*** Text ***
Relation of Thoracic Aortic Distensibility to Left Ventricular Area (From the Multi-ethnic Study of Atherosclerosis [MESA])

Mouaz H Al-Mallah a, Khurram Nasir b, Ronit Katz c, Joao A Lima d, David A Bluemke e, Roger S Blumenthal f, Songshou Mao g, W Gregory Hundley g, Matthew J Budoff g
PMCID: PMC3912190  NIHMSID: NIHMS530980  PMID: 24210674

Abstract

Decreased arterial compliance is an early manifestation of adverse structural and functional changes within the vessel wall. Its correlation with left ventricular (LV) area on computed tomography (CT), a marker of LV remodeling, has not been well demonstrated. We tested the hypothesis that decreasing aortic compliance and increasing arterial stiffness is independently associated with increased LV area. The study population consisted of 3,540 (61±10 years, 46% men) from the MESA study who underwent aortic distensibility (AD) assessment on magnetic resonance imaging (MRI) and LV area measurement on CT (adjusted to body surface area). Multivariable logistic regression was performed to assess the association between body surface area (BSA) normalized LV area >75th percentile and AD after adjusting for baseline clinical, historical and imaging covariates. The mean LV area /BSA was 2,153 cm2 and mean AD was 1.84 mm Hg−1 x103. Subjects in the lowest AD quartile were older with higher prevalence of hypertension, diabetes, and hypercholesterolemia (p<0.05 for all comparisons). Using multivariate linear regression adjusting for demographics, traditional risk factors, coronary artery calcium and C-reactive protein, each standard deviation decrease was associated with 18 cm2 increase in the LV area. In addition, decreasing AD quartiles were independently associated with increased BSA LV area defined as >75th percentile. In this multi-ethnic cohort, reduced AD was associated with increased LV area. Longitudinal studies are needed to determine if decreased distensibility precedes and directly influences increased LV area.
*** Extracted entries ***
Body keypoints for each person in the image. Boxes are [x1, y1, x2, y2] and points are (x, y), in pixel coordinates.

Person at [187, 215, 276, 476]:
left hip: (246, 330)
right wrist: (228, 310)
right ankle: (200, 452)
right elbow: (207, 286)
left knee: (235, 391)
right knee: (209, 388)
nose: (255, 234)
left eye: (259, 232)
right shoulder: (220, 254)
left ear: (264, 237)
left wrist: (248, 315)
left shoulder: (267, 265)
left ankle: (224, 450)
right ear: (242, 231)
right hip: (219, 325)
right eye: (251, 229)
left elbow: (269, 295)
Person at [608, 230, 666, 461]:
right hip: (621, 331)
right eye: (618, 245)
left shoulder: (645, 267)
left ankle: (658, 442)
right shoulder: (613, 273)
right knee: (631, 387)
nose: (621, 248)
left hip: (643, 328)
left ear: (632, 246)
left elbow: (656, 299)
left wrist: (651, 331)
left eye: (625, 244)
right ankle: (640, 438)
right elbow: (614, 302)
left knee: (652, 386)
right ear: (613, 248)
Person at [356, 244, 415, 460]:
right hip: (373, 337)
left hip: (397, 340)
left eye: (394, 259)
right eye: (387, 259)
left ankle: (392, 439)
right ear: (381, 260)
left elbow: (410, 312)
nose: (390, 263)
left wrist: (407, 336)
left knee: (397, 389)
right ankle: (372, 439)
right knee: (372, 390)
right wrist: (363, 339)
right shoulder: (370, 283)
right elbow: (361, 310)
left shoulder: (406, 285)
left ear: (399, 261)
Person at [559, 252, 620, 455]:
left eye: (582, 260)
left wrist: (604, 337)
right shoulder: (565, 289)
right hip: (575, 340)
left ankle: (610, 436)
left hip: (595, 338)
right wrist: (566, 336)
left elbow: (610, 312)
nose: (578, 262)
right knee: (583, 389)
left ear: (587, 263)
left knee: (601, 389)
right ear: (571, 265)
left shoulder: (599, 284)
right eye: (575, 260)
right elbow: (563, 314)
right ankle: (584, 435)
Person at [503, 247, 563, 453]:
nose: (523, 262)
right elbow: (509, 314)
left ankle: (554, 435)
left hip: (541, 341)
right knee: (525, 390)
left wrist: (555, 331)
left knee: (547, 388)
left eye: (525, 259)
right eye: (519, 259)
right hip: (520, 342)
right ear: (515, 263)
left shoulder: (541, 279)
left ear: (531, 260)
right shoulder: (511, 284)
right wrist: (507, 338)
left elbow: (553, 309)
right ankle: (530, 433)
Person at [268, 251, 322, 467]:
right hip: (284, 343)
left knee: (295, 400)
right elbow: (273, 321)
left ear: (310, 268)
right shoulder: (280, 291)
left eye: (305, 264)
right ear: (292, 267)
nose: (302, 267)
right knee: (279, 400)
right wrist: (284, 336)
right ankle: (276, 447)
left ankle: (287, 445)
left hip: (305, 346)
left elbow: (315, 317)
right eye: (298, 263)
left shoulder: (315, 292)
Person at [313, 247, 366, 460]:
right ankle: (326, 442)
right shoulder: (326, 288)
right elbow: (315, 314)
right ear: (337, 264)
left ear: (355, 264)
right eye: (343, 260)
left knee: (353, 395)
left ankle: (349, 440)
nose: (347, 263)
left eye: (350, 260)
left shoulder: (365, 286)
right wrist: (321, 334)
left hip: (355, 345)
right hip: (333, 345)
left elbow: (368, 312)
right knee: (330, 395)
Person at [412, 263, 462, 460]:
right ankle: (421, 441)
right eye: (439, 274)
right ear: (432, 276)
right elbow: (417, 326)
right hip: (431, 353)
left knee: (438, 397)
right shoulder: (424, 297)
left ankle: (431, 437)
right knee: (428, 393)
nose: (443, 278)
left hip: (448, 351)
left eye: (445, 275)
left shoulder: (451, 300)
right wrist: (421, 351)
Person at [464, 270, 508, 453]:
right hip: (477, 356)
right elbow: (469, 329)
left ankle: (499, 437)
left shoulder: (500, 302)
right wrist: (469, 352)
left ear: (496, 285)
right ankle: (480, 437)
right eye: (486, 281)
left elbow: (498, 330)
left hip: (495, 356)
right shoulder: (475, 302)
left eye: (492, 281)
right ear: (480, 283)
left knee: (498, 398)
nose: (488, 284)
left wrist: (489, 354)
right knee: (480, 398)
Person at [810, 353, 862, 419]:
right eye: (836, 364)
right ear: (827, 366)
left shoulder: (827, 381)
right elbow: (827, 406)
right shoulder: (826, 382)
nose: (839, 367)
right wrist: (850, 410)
***
| Your goal |
Identify every abbreviation that the abstract introduces in parentheses, and give the full term for each.

| Response area |
- LV: left ventricular
- CT: computed tomography
- AD: aortic distensibility
- MRI: magnetic resonance imaging
- BSA: body surface area